Items from a data source:
▼
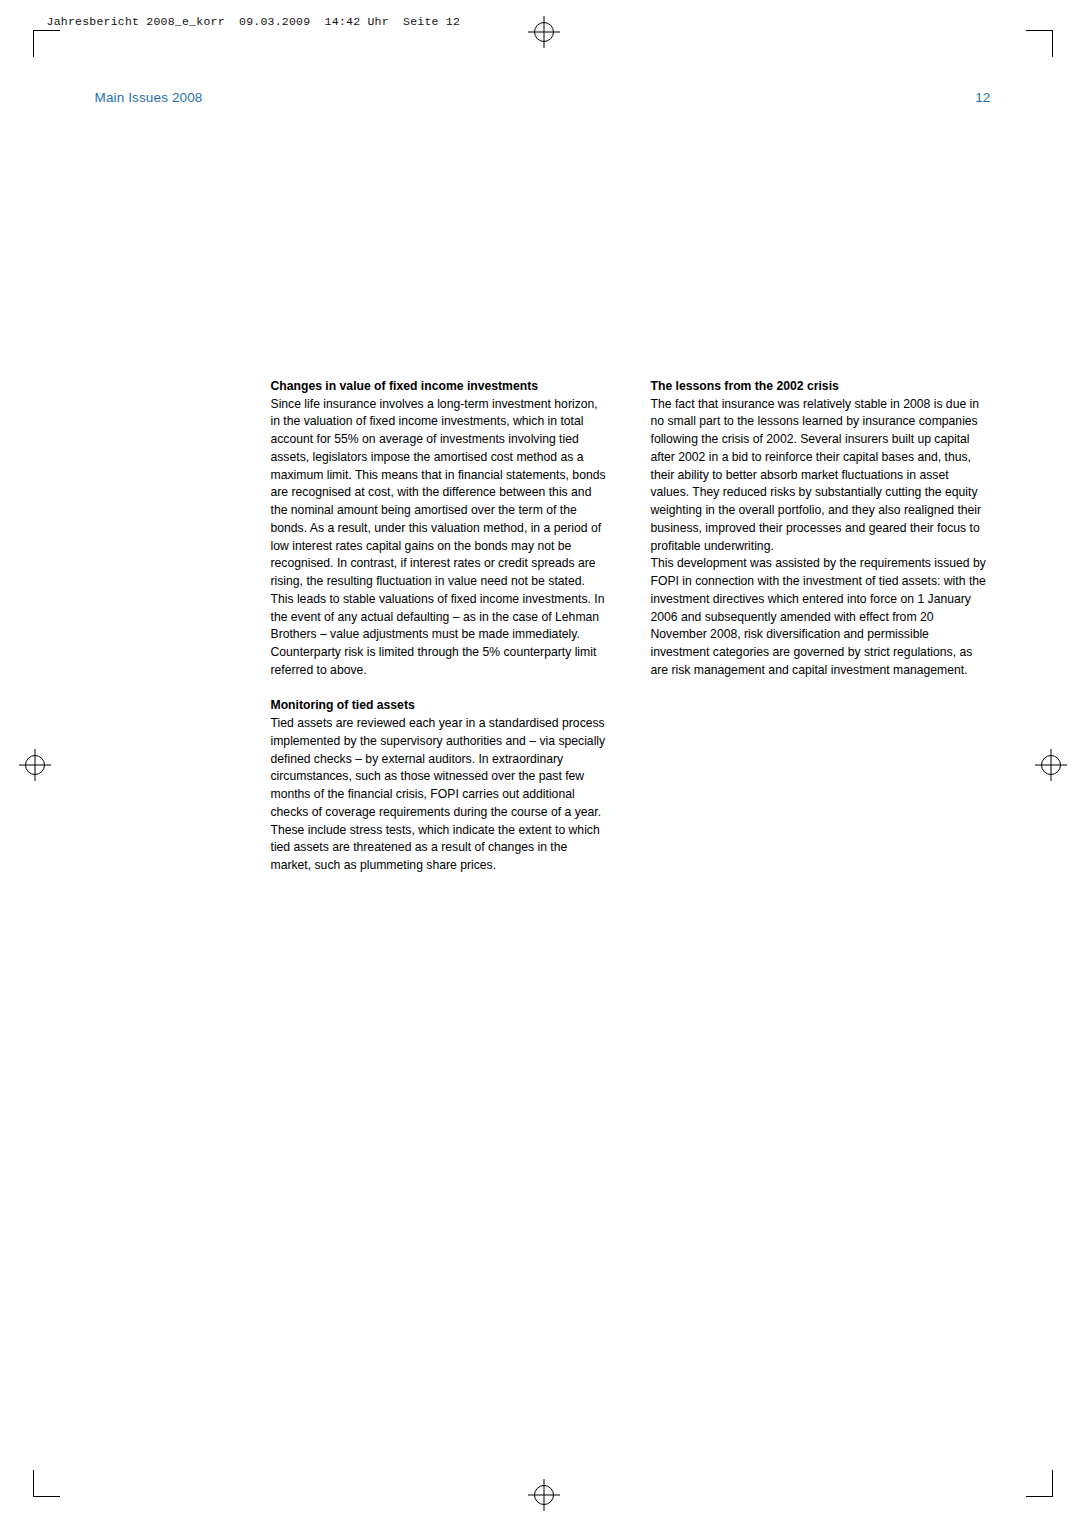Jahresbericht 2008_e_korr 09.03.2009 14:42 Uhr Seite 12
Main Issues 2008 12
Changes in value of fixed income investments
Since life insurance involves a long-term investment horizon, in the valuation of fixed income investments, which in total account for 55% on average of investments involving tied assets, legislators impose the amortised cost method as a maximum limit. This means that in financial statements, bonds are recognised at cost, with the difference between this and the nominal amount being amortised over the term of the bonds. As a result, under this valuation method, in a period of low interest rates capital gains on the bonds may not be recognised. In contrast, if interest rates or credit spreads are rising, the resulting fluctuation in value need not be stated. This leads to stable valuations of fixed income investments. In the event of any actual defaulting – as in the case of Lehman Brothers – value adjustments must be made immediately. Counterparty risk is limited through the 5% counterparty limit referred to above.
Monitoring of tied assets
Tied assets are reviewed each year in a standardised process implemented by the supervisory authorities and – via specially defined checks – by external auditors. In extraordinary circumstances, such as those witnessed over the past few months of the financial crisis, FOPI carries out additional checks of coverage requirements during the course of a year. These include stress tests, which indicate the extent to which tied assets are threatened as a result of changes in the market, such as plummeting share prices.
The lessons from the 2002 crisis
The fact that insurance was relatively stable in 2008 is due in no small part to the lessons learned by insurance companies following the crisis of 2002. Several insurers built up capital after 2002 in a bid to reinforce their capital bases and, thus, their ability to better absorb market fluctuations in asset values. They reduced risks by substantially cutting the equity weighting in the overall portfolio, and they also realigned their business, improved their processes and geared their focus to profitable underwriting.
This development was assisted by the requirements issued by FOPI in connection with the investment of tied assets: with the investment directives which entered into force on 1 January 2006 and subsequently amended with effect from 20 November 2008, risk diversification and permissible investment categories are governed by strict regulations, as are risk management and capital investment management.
▲
▼
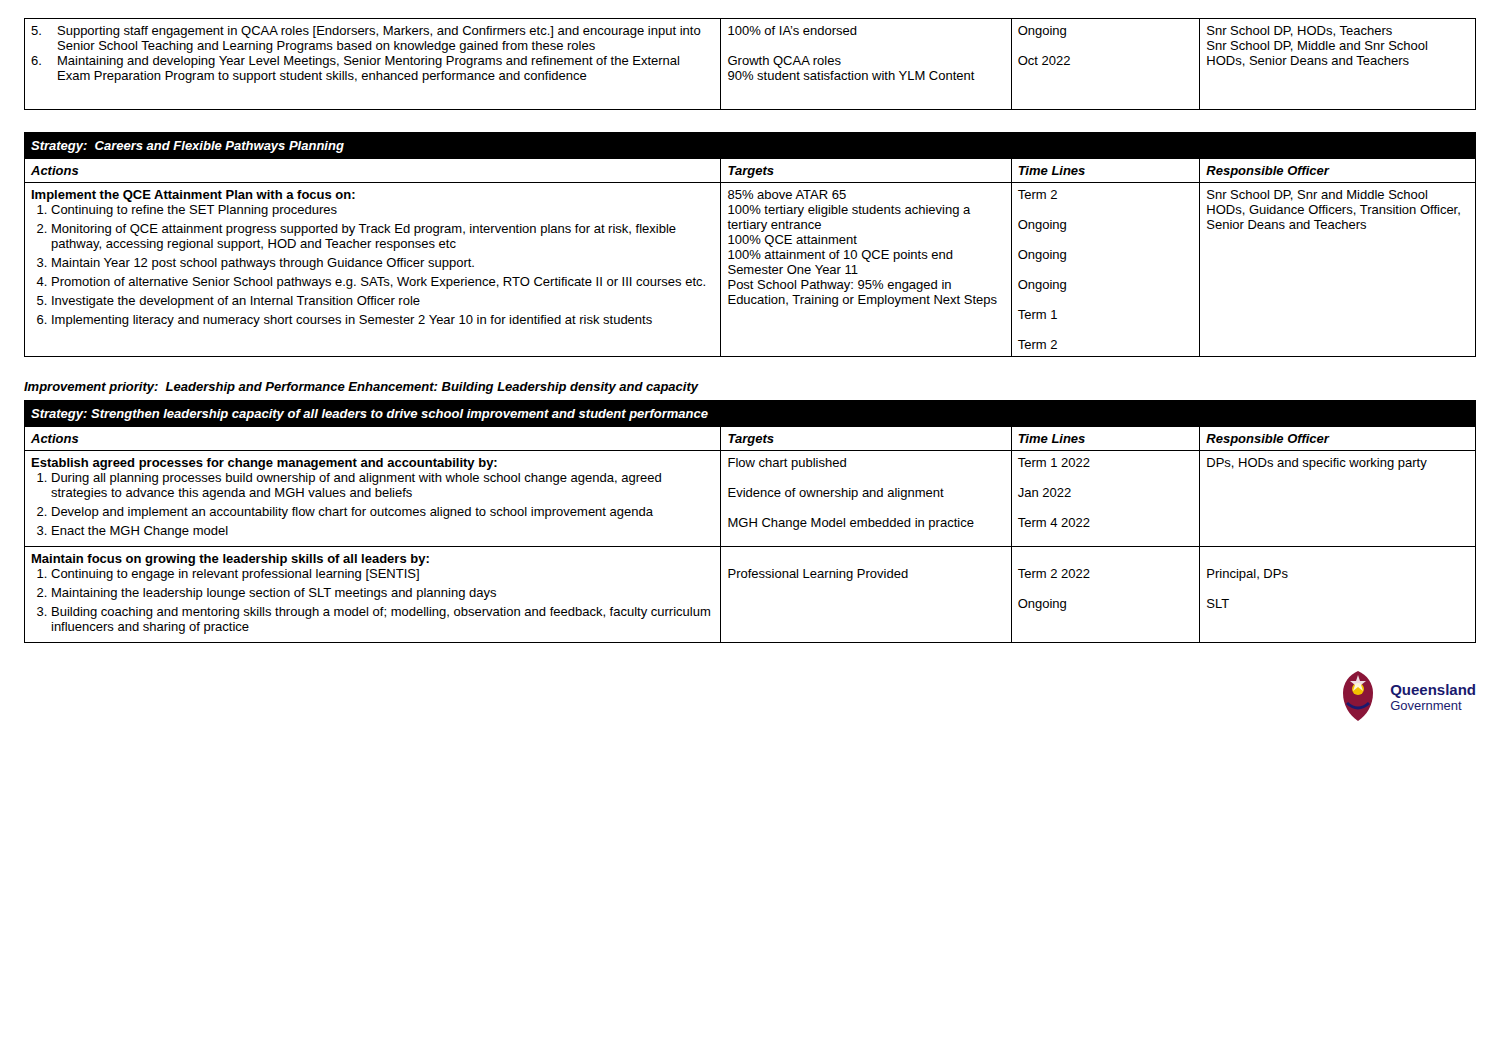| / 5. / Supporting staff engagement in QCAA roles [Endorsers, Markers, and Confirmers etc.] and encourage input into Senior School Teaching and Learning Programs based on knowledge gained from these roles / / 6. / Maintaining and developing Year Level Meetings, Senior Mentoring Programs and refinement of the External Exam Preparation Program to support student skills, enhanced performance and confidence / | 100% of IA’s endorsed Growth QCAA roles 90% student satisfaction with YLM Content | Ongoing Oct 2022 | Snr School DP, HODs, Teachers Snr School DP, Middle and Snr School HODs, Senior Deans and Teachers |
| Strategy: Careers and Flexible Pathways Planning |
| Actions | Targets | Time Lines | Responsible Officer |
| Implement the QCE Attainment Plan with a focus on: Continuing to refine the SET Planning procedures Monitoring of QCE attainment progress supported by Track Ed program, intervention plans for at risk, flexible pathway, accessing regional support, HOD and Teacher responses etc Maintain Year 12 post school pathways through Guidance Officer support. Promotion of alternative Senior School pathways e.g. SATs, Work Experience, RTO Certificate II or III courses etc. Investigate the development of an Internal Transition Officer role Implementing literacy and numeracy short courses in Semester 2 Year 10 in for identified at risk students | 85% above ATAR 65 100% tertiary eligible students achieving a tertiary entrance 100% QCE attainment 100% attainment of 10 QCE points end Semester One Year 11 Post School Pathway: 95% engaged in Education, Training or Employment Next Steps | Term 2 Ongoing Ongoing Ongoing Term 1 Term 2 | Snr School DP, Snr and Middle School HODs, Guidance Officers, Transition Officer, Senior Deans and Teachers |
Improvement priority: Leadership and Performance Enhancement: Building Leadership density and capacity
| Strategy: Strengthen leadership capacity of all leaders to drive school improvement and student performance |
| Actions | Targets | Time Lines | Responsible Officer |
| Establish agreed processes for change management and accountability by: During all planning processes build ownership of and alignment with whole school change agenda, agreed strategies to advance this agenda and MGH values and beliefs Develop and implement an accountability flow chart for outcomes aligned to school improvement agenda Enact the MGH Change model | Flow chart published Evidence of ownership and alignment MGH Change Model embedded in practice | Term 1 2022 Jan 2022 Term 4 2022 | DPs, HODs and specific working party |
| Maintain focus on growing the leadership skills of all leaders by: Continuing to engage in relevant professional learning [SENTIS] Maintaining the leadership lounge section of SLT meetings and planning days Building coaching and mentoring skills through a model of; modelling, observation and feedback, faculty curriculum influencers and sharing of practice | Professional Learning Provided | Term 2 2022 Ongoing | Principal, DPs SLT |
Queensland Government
▲
Instructions for the task:
Only the lines above from the one with "Changes in value of fixed income investments" up to and including the one with "Monitoring of tied assets" should be repeated, exactly as written.

Exercise output:
Changes in value of fixed income investments
Since life insurance involves a long-term investment horizon, in the valuation of fixed income investments, which in total account for 55% on average of investments involving tied assets, legislators impose the amortised cost method as a maximum limit. This means that in financial statements, bonds are recognised at cost, with the difference between this and the nominal amount being amortised over the term of the bonds. As a result, under this valuation method, in a period of low interest rates capital gains on the bonds may not be recognised. In contrast, if interest rates or credit spreads are rising, the resulting fluctuation in value need not be stated. This leads to stable valuations of fixed income investments. In the event of any actual defaulting – as in the case of Lehman Brothers – value adjustments must be made immediately. Counterparty risk is limited through the 5% counterparty limit referred to above.
Monitoring of tied assets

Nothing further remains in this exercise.